When it comes to conflict, or issues and behavior we do not condone, our silence can be interpreted as enabling.  For with our silence comes acceptance.

“Silence is not always a sign of wisdom, but babbling is ever a mark of folly.” – Benjamin Franklin

“I think 99 times and find nothing.  I stop thinking and swim in silence, and the truth comes to me.” – Einstein

And … “If I were to remain silent, I’d be guilty of complicity.” – Einstein

“Better to remain silent and be thought a fool than to speak and to remove all doubt.” – Abraham Lincoln

To interpret silence might appear folly, but being silent, or not engaging with others comes at our own loss.
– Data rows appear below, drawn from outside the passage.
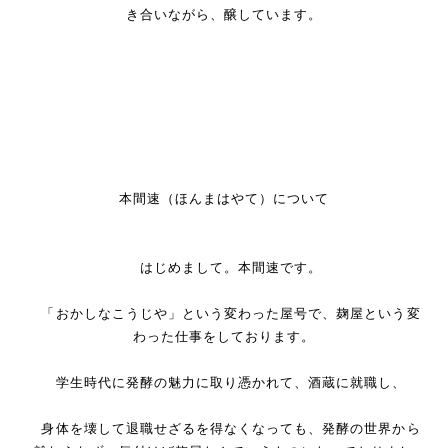
き合いながら、醸しています。
本間速（ほんまはやて）について
はじめまして。本間速です。
「おかしなこうじや」という変わった屋号で、麹屋という変
わった仕事をしております。
学生時代に発酵の魅力に取り憑かれて、酒蔵に就職し、
身体を壊して退職せざるを得なくなっても、発酵の世界から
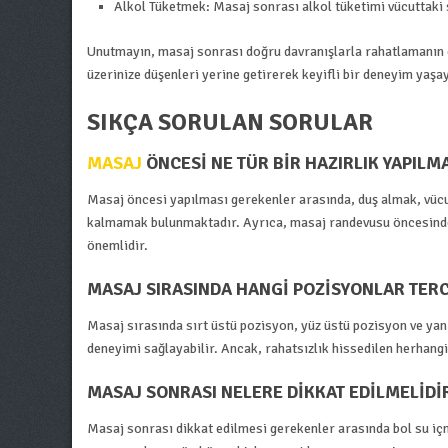
Alkol Tüketmek: Masaj sonrası alkol tüketimi vücuttaki s
Unutmayın, masaj sonrası doğru davranışlarla rahatlamanın e
üzerinize düşenleri yerine getirerek keyifli bir deneyim yaşay
SIKÇA SORULAN SORULAR
MASAJ
ÖNCESI NE TÜR BIR HAZIRLIK YAPILMA
Masaj öncesi yapılması gerekenler arasında, duş almak, vücu
kalmamak bulunmaktadır. Ayrıca, masaj randevusu öncesinde 
önemlidir.
MASAJ SIRASINDA HANGI POZISYONLAR TERC
Masaj sırasında sırt üstü pozisyon, yüz üstü pozisyon ve yan p
deneyimi sağlayabilir. Ancak, rahatsızlık hissedilen herhangi 
MASAJ SONRASI NELERE DIKKAT EDILMELIDI
Masaj sonrası dikkat edilmesi gerekenler arasında bol su i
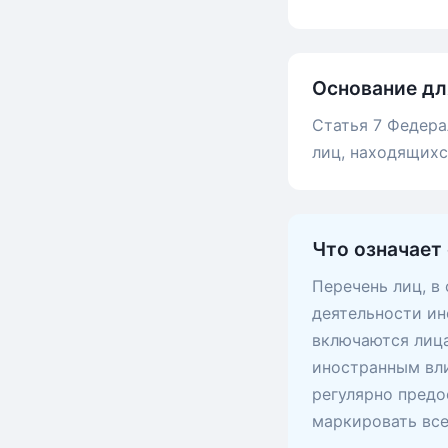
Основание дл
Статья 7 Федера
лиц, находящих
Что означает
Перечень лиц, в
деятельности ин
включаются лица
иностранным вли
регулярно предо
маркировать вс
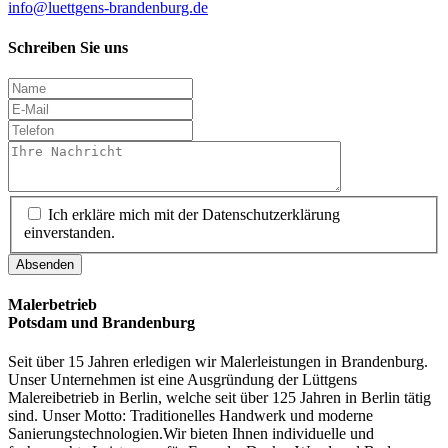
info@luettgens-brandenburg.de
Schreiben Sie uns
Ich erkläre mich mit der Datenschutzerklärung
einverstanden.
Absenden
Malerbetrieb
Potsdam und Brandenburg
Seit über 15 Jahren erledigen wir Malerleistungen in Brandenburg.
Unser Unternehmen ist eine Ausgründung der Lüttgens
Malereibetrieb in Berlin, welche seit über 125 Jahren in Berlin tätig
sind. Unser Motto: Traditionelles Handwerk und moderne
Sanierungstechnologien.Wir bieten Ihnen individuelle und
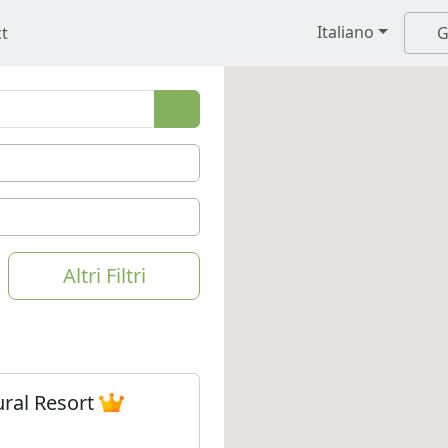
Italiano
t
G
Altri Filtri
ural Resort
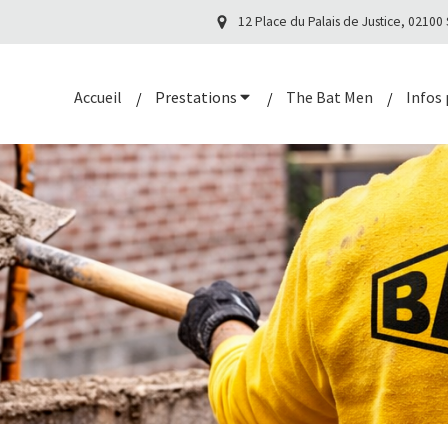
12 Place du Palais de Justice, 02100
Accueil
Prestations
The Bat Men
Infos 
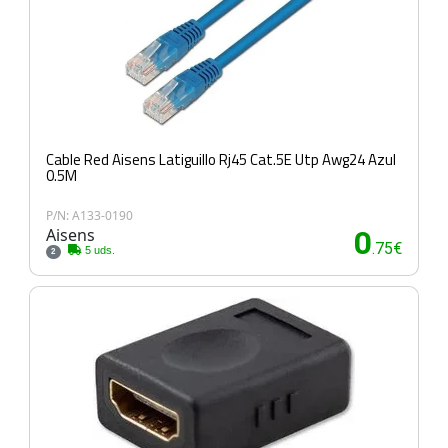
Cable Red Aisens Latiguillo Rj45 Cat.5E Utp Awg24 Azul
0.5M
P/N: A133-0190
Aisens
0
.75€
5 uds.
2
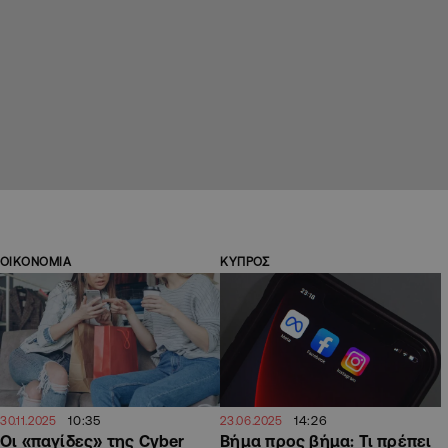
ΟΙΚΟΝΟΜΙΑ
ΚΥΠΡΟΣ
10:35
14:26
30.11.2025
23.06.2025
Οι «παγίδες» της Cyber
Βήμα προς βήμα: Τι πρέπει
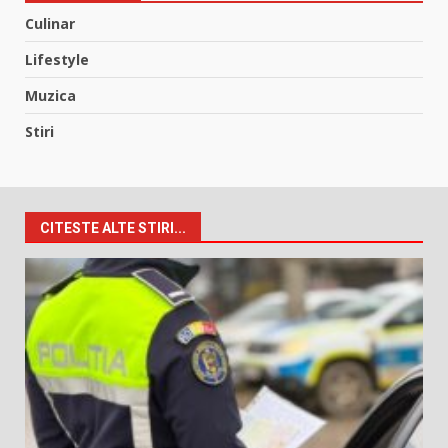
Culinar
Lifestyle
Muzica
Stiri
CITESTE ALTE STIRI...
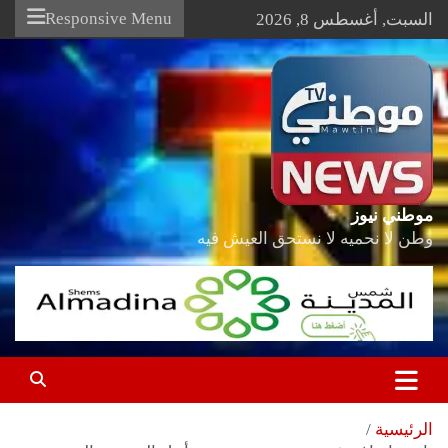
Ski
Responsive Menu
السبت, أغسطس 8, 2026
t
conten
موطني نيوز
وطن لا نحميه لا نستحق العيش فيه
الرئيسية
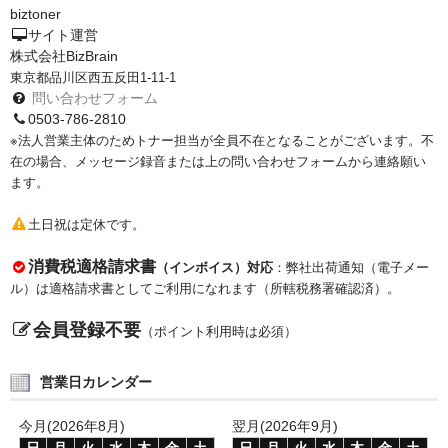
biztoner
PrivacyPolicy
サイト運営
株式会社BizBrain
特定商取引法に基づく表示
東京都品川区西五反田1-11-1
問い合わせフォーム
よくある質問
0503-786-2810
※法人営業主体のためトナー担当が全員不在となることがございます。不
保証受付中
在の場合、メッセージ録音または上の問い合わせフォームから連絡願い
ます。
トナー・ドラム交換・修理
土日祝は定休です。
プリンタ補償
消費税適格請求書
（インボイス）対応
：弊社出荷通知（電子メー
貴社都合返品
ル）は適格請求書としてご利用になれます（所轄税務署確認済）。
動画で分かる
会員登録不要
（ポイント利用時は必須）
購入ガイド
営業日カレンダー
トナーの種類と比較
今月(2026年8月)
翌月(2026年9月)
トナー再生の流れ
日
月
火
水
木
金
土
日
月
火
水
木
金
土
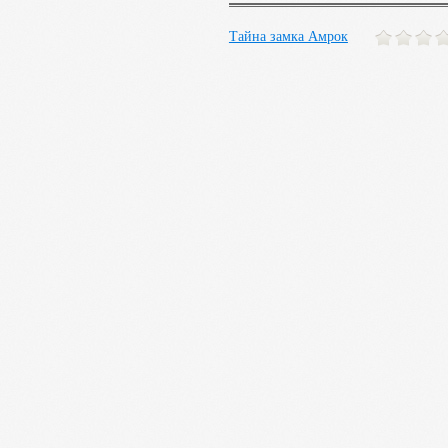
Тайна замка Амрок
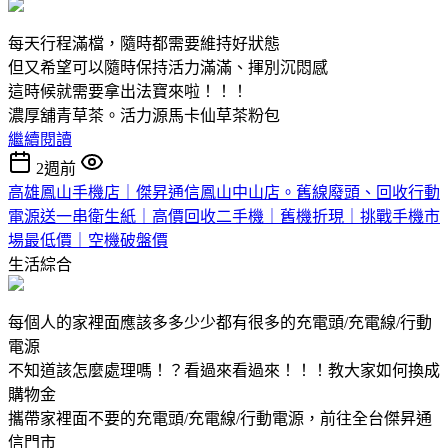
每天行程滿檔，隨時都需要維持好狀態
但又希望可以隨時保持活力滿滿、揮別沉悶感
這時候就需要拿出法寶來啦！！！
濃厚舖青草茶。活力源馬卡仙草茶粉包
繼續閱讀
2週前
高雄鳳山手機店｜傑昇通信鳳山中山店。舊線廢頭、回收行動
電源送一串衛生紙｜高價回收二手機｜舊機折現｜挑戰手機市
場最低價｜空機破盤價
生活綜合
每個人的家裡面應該多多少少都有很多的充電頭/充電線/行動
電源
不知道該怎麼處理嗎！？看過來看過來！！！教大家如何換成
購物金
攜帶家裡面不要的充電頭/充電線/行動電源，前往全台傑昇通
信門市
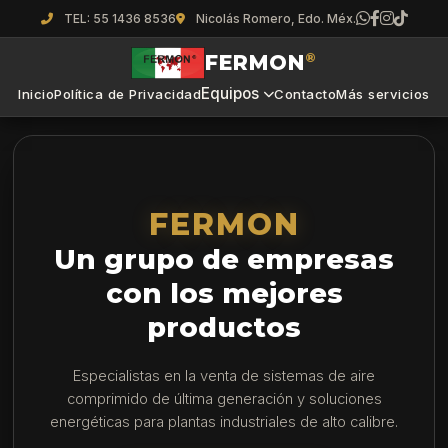
TEL: 55 1436 8536
Nicolás Romero, Edo. Méx.
FERMON
®
Equipos
Inicio
Política de Privacidad
Contacto
Más servicios
FERMON
Un grupo de empresas
con los mejores
productos
Especialistas en la venta de sistemas de aire
comprimido de última generación y soluciones
energéticas para plantas industriales de alto calibre.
We come into contact with a multitude of people every day, more than we realize.  And far more people than we could ever engage with.  Yet, how often do we intentionally choose silence throughout the day.

How many opportunities are missed?  How many stories have we not heard? How many conflicts could have been avoided?  How much have we not learned by our own silence?  And, how many times have our beliefs and opinions been decided for us by remaining silent?

There is value to silence, and there is risk at speaking out and engaging.

Silence does speak, and sometimes, the cost of silence is too great to not risk being perceived the fool.